Add users to the SNMP Group:
- Navigate to Manage, Appliance, then SNMP. Under “Users/Group, click “Add User” button under Users/Group.
- Username: Type any friendly name which you would like to use for SNMP.
- Security Level: Select the level which you would like to use.
- Authentication Method: Select the method which you would like to use.
- Authentication Key: type the key which you would like to use (it should be more than 8 characters).
- Encryption Method: Select the method which you would like to use.
- Privacy Key: type the key which you would like to use.
- Group: Select the group previously created.
- Click OK.
Create access for SNMP:
- Navigate to Manage, Appliance, then SNMP. Under “Access”, click the “Add” button.
- Access Name: Type any name which you would like to use.
- Set “Read View” to “root”.
- Master SNMPv3 Group: Select any group which you would like to use.

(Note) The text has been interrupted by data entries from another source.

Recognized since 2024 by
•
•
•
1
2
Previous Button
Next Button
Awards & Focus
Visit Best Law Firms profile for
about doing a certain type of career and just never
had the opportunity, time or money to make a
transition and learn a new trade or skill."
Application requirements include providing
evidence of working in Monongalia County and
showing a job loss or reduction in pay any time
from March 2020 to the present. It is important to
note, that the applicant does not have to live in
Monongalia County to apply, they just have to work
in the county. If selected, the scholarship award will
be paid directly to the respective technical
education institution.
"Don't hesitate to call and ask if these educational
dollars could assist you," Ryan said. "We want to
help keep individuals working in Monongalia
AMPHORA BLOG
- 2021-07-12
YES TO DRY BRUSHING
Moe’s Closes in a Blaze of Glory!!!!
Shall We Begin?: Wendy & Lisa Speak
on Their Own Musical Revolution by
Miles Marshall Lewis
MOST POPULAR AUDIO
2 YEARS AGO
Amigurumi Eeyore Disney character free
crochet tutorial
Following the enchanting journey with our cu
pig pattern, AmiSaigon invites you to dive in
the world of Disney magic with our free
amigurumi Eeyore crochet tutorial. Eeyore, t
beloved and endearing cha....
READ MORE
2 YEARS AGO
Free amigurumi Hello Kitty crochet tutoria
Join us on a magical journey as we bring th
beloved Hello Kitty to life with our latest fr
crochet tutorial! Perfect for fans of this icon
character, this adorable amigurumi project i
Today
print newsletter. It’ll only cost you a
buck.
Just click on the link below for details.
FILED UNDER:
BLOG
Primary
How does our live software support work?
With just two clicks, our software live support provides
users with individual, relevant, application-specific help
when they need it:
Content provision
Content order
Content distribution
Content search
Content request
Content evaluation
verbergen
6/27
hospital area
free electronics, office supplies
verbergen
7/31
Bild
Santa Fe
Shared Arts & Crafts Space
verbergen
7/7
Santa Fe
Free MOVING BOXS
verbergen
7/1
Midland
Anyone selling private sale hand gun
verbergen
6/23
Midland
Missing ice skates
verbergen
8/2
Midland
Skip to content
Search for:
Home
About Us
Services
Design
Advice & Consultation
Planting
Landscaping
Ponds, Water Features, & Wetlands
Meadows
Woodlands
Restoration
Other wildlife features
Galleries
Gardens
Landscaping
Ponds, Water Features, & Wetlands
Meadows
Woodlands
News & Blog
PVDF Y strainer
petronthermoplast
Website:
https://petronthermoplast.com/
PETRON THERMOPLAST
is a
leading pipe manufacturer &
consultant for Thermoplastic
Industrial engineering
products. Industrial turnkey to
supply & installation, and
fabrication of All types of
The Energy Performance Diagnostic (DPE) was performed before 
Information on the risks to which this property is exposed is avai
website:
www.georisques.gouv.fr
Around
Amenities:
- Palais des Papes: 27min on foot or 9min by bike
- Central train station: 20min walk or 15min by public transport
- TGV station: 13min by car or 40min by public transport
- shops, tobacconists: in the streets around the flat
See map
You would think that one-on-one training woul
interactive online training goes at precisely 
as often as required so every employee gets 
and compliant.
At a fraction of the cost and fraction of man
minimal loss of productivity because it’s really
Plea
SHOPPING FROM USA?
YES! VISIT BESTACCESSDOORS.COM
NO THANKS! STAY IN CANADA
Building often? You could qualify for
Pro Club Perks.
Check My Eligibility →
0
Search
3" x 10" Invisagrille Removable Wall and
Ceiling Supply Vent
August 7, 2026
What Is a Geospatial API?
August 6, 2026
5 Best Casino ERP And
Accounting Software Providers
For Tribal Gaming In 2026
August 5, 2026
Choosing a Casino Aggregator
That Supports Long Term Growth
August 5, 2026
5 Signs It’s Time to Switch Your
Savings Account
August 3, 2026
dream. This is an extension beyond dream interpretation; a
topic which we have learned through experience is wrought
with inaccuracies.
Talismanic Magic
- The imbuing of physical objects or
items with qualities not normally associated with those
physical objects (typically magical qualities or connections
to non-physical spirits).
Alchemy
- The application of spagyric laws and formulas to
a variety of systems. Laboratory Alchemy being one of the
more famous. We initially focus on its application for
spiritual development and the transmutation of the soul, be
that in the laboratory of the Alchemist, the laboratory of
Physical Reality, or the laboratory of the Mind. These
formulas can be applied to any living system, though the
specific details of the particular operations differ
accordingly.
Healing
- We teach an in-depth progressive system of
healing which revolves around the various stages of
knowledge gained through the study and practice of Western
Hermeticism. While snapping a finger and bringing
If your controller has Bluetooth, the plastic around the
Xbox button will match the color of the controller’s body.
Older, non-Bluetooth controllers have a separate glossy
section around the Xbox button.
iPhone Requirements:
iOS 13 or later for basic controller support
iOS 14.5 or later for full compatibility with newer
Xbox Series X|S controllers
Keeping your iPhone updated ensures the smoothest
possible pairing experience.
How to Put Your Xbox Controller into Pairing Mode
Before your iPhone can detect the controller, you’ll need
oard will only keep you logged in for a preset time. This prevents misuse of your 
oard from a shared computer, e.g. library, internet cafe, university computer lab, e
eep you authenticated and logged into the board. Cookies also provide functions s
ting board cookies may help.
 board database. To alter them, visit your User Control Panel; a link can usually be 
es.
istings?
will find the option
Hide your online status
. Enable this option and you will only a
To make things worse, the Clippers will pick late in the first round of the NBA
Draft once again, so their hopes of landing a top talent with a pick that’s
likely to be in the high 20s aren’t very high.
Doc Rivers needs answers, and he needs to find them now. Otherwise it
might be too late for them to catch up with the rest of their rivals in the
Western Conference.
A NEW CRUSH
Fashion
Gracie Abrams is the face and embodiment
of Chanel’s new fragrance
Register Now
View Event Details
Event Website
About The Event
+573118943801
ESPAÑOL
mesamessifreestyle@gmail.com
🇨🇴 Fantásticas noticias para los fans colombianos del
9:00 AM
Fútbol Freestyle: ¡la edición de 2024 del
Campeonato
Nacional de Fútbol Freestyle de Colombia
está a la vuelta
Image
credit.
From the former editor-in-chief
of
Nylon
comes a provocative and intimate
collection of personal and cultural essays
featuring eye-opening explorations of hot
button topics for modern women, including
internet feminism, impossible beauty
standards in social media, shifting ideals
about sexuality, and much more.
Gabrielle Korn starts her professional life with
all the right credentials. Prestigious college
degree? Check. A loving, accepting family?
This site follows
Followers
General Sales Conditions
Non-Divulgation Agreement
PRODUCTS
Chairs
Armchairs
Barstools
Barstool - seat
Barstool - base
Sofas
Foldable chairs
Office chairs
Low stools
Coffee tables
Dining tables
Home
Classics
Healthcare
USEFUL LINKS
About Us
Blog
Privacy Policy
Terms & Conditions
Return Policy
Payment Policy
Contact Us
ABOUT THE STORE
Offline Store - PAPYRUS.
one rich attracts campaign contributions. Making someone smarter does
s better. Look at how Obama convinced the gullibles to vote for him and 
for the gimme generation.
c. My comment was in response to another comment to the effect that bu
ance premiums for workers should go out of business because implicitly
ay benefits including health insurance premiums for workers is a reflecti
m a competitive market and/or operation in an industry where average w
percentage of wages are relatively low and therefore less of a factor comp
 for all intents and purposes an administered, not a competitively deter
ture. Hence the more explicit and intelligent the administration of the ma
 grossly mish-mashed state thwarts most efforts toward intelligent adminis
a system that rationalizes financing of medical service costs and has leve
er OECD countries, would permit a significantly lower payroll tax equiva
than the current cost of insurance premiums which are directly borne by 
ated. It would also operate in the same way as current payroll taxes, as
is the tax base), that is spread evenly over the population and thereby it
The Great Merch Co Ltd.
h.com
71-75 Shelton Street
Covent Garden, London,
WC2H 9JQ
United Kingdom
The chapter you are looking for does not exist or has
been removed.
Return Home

- Access Security Level: Select the level of security for SNMP.
- Click OK.
2. Enable SNMP and SSH on the appropriate interface
SonicWall devices have per-interface protocol filters that need to be customized so Auvik can send and receive queries using SNMP and SSH. Which interface you enable them on depends on which firewall interface is pointing towards your Auvik collector. Here are two common scenarios:
Local Connection to the SonicWall
Your collector resides on a host that reaches your SonicWall via a LAN port (e.g. X0). In this example, you would enable SNMP and SSH on local interface X0. To resolve:
- Navigate to Network, then Interfaces from the left side pane. For SonicOS 6.5 and above click on Manage, then Network, and Interfaces.
- Within the Interfaces settings table, configure the LAN-side interface that’s pointing to the Auvik virtual appliance by clicking the pencil icon on the right-hand side of the row (in our example, X0).
- Within the pop-up menu, in the Management section, enable SNMP and SSH.
- Click OK.
Remote Connection to the SonicWall (Multi-Site)
Your topology consists of two sites connected by a site-to-site VPN. Your Auvik collector is deployed at one location, and you’d like it to scan the remote site. To accomplish this, enable SNMP and SSH access on the appropriate VPN policy:
- Navigate to the VPN tab. Click Settings.
- Click the Configure button for the appropriate VPN policy.
- A pop-up window with four tabs should appear. Click the Advanced tab.
- In the Management via this SA section, ensure SNMP and SSH are checked off.
- Click OK.
Important: Configure the SNMPv3 credentials and SSH login credentials to Auvik if you haven’t already done so.